Data in this exercise →
"""

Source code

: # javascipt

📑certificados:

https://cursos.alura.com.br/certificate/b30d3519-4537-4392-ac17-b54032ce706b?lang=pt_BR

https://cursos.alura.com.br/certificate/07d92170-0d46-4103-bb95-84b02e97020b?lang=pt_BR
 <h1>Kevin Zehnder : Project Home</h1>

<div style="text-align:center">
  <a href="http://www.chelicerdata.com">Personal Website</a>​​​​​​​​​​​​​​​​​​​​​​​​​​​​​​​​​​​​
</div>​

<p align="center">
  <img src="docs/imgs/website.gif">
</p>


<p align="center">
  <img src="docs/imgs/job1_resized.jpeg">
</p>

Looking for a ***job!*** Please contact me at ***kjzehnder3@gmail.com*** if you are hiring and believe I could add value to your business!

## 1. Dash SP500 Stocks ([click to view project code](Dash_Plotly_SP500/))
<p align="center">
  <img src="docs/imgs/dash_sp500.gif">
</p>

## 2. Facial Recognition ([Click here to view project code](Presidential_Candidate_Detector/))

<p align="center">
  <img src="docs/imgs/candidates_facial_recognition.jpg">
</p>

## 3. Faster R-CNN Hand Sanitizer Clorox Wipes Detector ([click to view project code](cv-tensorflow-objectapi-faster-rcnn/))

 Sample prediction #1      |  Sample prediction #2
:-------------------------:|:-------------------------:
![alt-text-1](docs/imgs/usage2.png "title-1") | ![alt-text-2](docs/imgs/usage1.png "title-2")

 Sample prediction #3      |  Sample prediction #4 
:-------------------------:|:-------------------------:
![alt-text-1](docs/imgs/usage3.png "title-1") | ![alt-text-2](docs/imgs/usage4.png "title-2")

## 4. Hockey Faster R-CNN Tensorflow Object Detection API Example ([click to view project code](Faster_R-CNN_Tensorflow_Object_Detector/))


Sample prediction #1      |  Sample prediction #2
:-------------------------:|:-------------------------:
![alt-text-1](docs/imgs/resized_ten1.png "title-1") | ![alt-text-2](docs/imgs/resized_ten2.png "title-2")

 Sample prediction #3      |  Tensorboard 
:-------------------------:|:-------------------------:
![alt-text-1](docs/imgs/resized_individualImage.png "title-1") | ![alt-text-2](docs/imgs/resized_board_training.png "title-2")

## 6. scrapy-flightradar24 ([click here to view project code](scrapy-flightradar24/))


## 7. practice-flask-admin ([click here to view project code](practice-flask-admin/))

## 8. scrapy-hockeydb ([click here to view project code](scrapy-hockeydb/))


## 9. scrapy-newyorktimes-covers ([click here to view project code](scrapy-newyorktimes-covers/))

"""

Problem to solve →
Give back every line of the data above exactly as written.

Answer below →
Source code

: # javascipt

📑certificados:

https://cursos.alura.com.br/certificate/b30d3519-4537-4392-ac17-b54032ce706b?lang=pt_BR

https://cursos.alura.com.br/certificate/07d92170-0d46-4103-bb95-84b02e97020b?lang=pt_BR
 <h1>Kevin Zehnder : Project Home</h1>

<div style="text-align:center">
  <a href="http://www.chelicerdata.com">Personal Website</a>​​​​​​​​​​​​​​​​​​​​​​​​​​​​​​​​​​​​
</div>​

<p align="center">
  <img src="docs/imgs/website.gif">
</p>


<p align="center">
  <img src="docs/imgs/job1_resized.jpeg">
</p>

Looking for a ***job!*** Please contact me at ***kjzehnder3@gmail.com*** if you are hiring and believe I could add value to your business!

## 1. Dash SP500 Stocks ([click to view project code](Dash_Plotly_SP500/))
<p align="center">
  <img src="docs/imgs/dash_sp500.gif">
</p>

## 2. Facial Recognition ([Click here to view project code](Presidential_Candidate_Detector/))

<p align="center">
  <img src="docs/imgs/candidates_facial_recognition.jpg">
</p>

## 3. Faster R-CNN Hand Sanitizer Clorox Wipes Detector ([click to view project code](cv-tensorflow-objectapi-faster-rcnn/))

 Sample prediction #1      |  Sample prediction #2
:-------------------------:|:-------------------------:
![alt-text-1](docs/imgs/usage2.png "title-1") | ![alt-text-2](docs/imgs/usage1.png "title-2")

 Sample prediction #3      |  Sample prediction #4 
:-------------------------:|:-------------------------:
![alt-text-1](docs/imgs/usage3.png "title-1") | ![alt-text-2](docs/imgs/usage4.png "title-2")

## 4. Hockey Faster R-CNN Tensorflow Object Detection API Example ([click to view project code](Faster_R-CNN_Tensorflow_Object_Detector/))


Sample prediction #1      |  Sample prediction #2
:-------------------------:|:-------------------------:
![alt-text-1](docs/imgs/resized_ten1.png "title-1") | ![alt-text-2](docs/imgs/resized_ten2.png "title-2")

 Sample prediction #3      |  Tensorboard 
:-------------------------:|:-------------------------:
![alt-text-1](docs/imgs/resized_individualImage.png "title-1") | ![alt-text-2](docs/imgs/resized_board_training.png "title-2")

## 6. scrapy-flightradar24 ([click here to view project code](scrapy-flightradar24/))


## 7. practice-flask-admin ([click here to view project code](practice-flask-admin/))

## 8. scrapy-hockeydb ([click here to view project code](scrapy-hockeydb/))


## 9. scrapy-newyorktimes-covers ([click here to view project code](scrapy-newyorktimes-covers/))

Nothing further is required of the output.